2 thought on “Student Council: printing and discrimination”
  1. I don’t understand why other faculties and schools don’t follow the computing faculty’s decision to have 100% online assessment briefs and submission.

    Why do students need a paper copy of an assessment brief (and if they really want one then they should pay the 5p per sheet to print it out – they’re rarely more than two or three pages long anyway)? Computers allow us to multi task and so flipping between Blackboard and a word processor is trivial.

    Additionally why do lecturers insist on requiring printed copies of assessments (aside from dissertations)? Online submission (a) saves paper and (b) allows assessors to record in-line comments on assessments which I personally find to be much more useful than red pen and hard to read handwriting.

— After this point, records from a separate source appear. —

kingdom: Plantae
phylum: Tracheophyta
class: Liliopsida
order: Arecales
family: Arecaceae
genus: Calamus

    Level 2 computer science

  2. One of the major issues I’ve highlighted previously is some faculties (including mine; Business and Law) have handbooks required at every seminar, which students are expected to print – the £5 allowance for 1st years doesn’t even cover the cost of printing one modules handbooks, never mind all those required for the course.

    I raised at the last council questioning of where the ‘5p per sheet’ figure comes from, as I investigated this same issue at my old college and for the large multi-function laser printers, a black and white sheet works out as 1.4p including paper… does it really cost the equivalent of 3.6p per sheet printed for maintenance?

    I quickly calculated in the meeting of council how much it costs me to print on my HP inkjet (as there was confusion between me stating its cheaper for me to print at home, and the above figures i stated from previous experience) – and for the cost of ink and paper per sheet, it works out as just under 3p per sheet, and inkjets are essentially the least efficient printers commonly available.
    Granted, this doesn’t take into account the cost of the printer or the cost of maintenance, but I have a printer at home which has never failed in 9 years after printing thousands of sheets.

    I know this issue is being looked into further, but I’d be very interested to see the finances associated with printing – specifically where the ridiculous ‘5p-real cost’ figure comes from.